--- EXERCISE ---
Each line below should be restated exactly, with nothing dropped.

--- DATA EXTRACT ---

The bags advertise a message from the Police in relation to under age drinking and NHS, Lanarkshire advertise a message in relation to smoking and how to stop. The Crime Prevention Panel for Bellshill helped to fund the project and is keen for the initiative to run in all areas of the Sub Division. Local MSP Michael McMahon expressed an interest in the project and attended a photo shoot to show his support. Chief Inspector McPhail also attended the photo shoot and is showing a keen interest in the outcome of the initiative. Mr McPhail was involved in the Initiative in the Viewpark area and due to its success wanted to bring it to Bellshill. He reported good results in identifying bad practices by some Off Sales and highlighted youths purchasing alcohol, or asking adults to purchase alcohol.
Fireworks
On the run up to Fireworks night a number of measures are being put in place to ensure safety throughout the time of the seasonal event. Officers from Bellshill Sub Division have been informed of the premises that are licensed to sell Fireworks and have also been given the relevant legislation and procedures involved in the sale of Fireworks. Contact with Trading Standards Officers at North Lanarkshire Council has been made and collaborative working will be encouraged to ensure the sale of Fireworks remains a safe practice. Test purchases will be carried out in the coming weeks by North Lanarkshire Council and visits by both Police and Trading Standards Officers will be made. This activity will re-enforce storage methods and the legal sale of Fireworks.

--- FINISHED EXERCISE ---
The bags advertise a message from the Police in relation to under age drinking and NHS, Lanarkshire advertise a message in relation to smoking and how to stop. The Crime Prevention Panel for Bellshill helped to fund the project and is keen for the initiative to run in all areas of the Sub Division. Local MSP Michael McMahon expressed an interest in the project and attended a photo shoot to show his support. Chief Inspector McPhail also attended the photo shoot and is showing a keen interest in the outcome of the initiative. Mr McPhail was involved in the Initiative in the Viewpark area and due to its success wanted to bring it to Bellshill. He reported good results in identifying bad practices by some Off Sales and highlighted youths purchasing alcohol, or asking adults to purchase alcohol.
Fireworks
On the run up to Fireworks night a number of measures are being put in place to ensure safety throughout the time of the seasonal event. Officers from Bellshill Sub Division have been informed of the premises that are licensed to sell Fireworks and have also been given the relevant legislation and procedures involved in the sale of Fireworks. Contact with Trading Standards Officers at North Lanarkshire Council has been made and collaborative working will be encouraged to ensure the sale of Fireworks remains a safe practice. Test purchases will be carried out in the coming weeks by North Lanarkshire Council and visits by both Police and Trading Standards Officers will be made. This activity will re-enforce storage methods and the legal sale of Fireworks.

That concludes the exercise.